The most influential school of philosophy in Britain at the present day maintains a certain linguistic doctrine to which I am unable to subscribe. I do not wish to misrepresent this school, but I suppose any opponent of any doctrine is thought to misrepresent it by those who hold it. The doctrine, as I understand it, consists in maintaining that the language of daily life, with words used in their ordinary meanings, suffices for philosophy, which has no need of technical terms or of changes in the signification of common terms. I find myself totally unable to accept this view....Orthodox Christianity asserts that we survive death. What does it mean by this assertion? And in what sense, if any, is the assertion true? The philosophers with whom I am concerned will consider the first of these questions, but will say that the second is none of their business. I agree entirely that, in this case, a discussion as to what is meant is important and highly necessary as a preliminary to a consideration of the substantial question, but if nothing can be said on the substantial question, it seems a waste of time to discuss what it means.

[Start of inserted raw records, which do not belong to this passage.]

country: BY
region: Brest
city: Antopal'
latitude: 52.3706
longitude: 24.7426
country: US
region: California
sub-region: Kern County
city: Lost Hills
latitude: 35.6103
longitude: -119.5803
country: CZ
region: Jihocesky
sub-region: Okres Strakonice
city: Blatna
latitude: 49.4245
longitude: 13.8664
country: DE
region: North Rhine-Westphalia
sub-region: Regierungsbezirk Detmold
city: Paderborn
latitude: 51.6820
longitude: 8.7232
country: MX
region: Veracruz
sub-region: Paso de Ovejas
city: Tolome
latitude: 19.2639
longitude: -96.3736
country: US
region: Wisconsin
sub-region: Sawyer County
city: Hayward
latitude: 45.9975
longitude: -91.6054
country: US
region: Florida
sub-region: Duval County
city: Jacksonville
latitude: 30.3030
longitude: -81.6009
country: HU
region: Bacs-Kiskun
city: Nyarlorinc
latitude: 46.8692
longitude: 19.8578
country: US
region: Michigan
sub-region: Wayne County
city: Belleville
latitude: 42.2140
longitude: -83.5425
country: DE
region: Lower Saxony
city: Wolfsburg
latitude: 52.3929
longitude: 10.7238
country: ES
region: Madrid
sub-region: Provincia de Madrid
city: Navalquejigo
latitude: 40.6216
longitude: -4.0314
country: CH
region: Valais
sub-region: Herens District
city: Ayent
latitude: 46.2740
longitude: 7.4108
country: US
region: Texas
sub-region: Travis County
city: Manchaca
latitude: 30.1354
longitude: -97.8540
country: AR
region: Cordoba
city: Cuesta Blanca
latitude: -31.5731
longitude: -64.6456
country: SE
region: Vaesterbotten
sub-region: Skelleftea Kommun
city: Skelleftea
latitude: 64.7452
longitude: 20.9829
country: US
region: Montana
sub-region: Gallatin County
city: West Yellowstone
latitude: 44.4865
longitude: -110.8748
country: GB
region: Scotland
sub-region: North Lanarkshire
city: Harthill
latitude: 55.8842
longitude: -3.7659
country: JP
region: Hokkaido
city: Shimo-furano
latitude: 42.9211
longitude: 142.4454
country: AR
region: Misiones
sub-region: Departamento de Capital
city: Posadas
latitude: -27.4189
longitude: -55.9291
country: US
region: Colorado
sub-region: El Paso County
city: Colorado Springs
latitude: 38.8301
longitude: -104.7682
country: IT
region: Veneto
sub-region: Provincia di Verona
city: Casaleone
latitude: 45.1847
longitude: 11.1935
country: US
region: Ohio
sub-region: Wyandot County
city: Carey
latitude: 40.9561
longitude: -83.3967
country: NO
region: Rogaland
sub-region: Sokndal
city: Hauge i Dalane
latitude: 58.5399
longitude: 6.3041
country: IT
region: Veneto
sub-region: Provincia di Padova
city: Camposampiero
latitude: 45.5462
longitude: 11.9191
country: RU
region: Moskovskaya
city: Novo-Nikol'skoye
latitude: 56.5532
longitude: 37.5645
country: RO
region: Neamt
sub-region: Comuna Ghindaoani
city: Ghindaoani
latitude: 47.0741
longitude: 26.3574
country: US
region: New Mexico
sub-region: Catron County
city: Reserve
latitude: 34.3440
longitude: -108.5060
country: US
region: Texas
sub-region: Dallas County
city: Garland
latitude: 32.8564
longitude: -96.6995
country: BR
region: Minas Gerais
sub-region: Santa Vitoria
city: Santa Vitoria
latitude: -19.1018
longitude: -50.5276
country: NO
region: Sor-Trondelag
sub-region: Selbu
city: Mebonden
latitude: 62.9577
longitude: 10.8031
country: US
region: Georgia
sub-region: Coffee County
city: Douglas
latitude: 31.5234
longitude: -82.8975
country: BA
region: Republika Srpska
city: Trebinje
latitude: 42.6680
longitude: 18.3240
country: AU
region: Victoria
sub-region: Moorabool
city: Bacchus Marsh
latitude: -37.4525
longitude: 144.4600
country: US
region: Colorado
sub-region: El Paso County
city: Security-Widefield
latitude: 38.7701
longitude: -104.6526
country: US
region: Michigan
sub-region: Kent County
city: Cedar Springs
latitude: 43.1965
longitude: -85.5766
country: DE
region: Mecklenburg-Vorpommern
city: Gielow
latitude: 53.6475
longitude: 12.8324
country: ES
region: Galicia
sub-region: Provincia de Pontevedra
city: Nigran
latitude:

These philosophers remind me of the shopkeeper of whom I once asked the shortest way to Winchester. He called to a man in the back premises:
'Gentleman wants to know the shortest way to Winchester.'
'Winchester?' an unseen voice replied.
'Way to Winchester?'
'Shortest way?'

He wanted to get the nature of the question clear, but took no interest in answering it. This is exactly what modern philosophy does for the earnest seeker after truth. Is it surprising that young people turn to other studies? (P.F.M.p166,169/70.)